Quartier Concordia is a neighbourhood redevelopment project centred on Concordia University's Sir George Williams campus in downtown Montreal, Quebec, Canada. Bordered by Sherbrooke Street, Saint-Mathieu Street, René Lévesque Boulevard and Bishop Street, the district is designed to be a green urban campus that will improve the use and quality of public places and spaces, student life on campus and transportation.

As part of the redesign, the small Norman Bethune Square has been redesigned and enlarged. Sidewalks in the area will also be widened, with additional trees.

Within the area is Grey Nuns Motherhouse, a student residence.

As of September 2010, a tunnel links the university's Hall and J.W. McConnell buildings with the Guy–Concordia metro station. The hallway was completed in Spring 2010. However, a project to create a green space on Mackay Street was put on hold.
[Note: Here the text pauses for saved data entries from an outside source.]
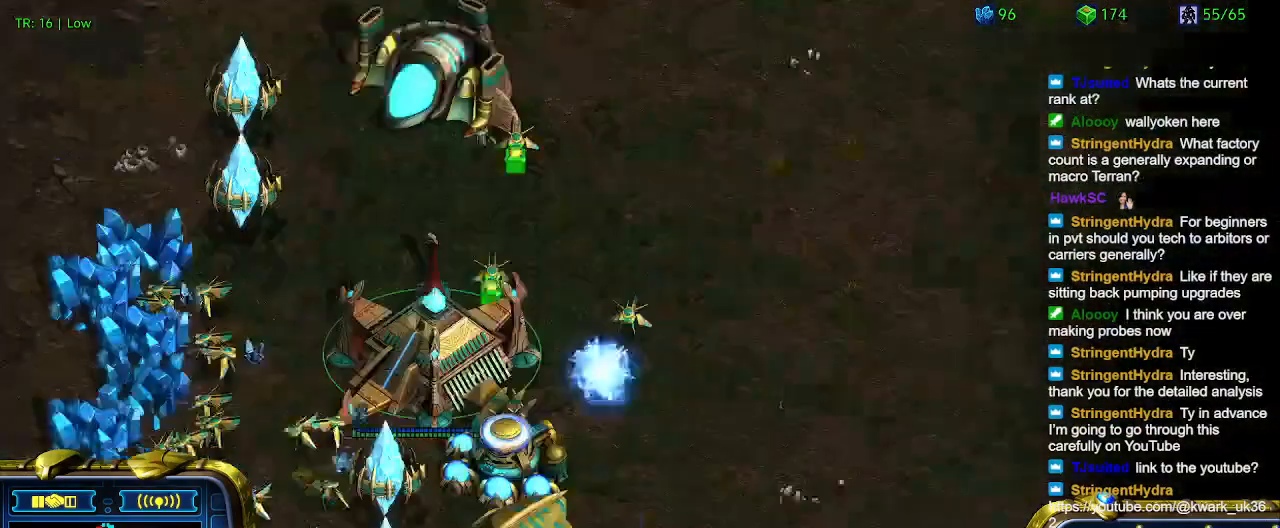
{"keys": [], "events": []}
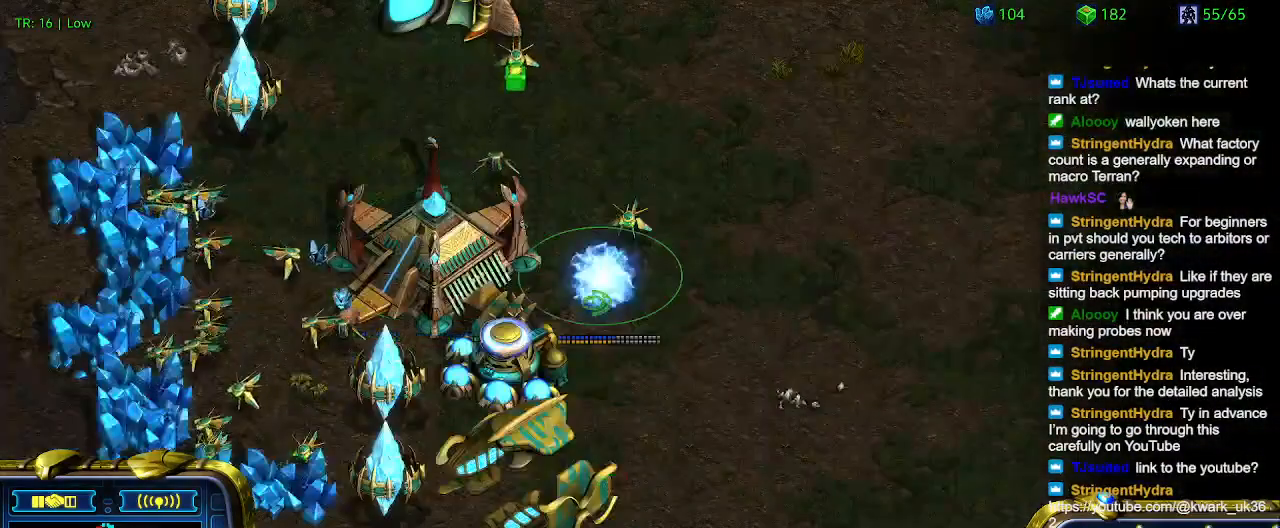
{"keys": [], "events": []}
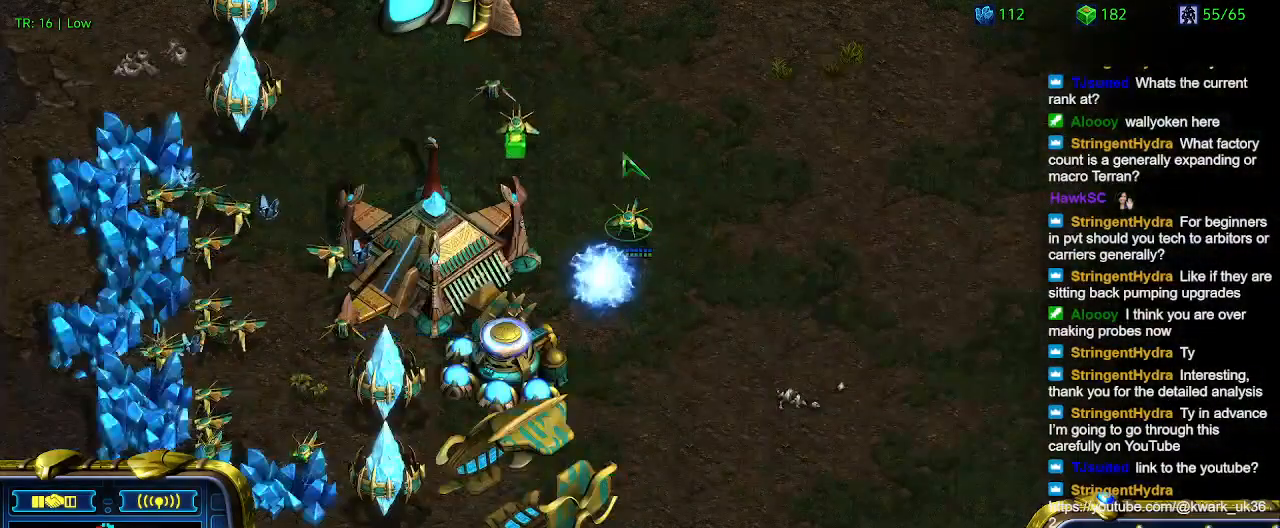
{"keys": [], "events": []}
== Building and architecture ==
Completed in 2009, the Quartier Concordia project was the result of an architectural competition held by Concordia in 2001, the winning designers of which were those at the architectural firm Kuwabara Payne McKenna Blumberg Architects (KPMB), in joint-venture with Fichten Soiferman et Associés Architectes. The project comprises a rehousing of three of Concordia's schools: Engineering, Computer Science (ENCS), Visual Arts (VA) and the John Molson School of Business (JMSB). The architectural plans for this project are held at the Canadian Centre for Architecture.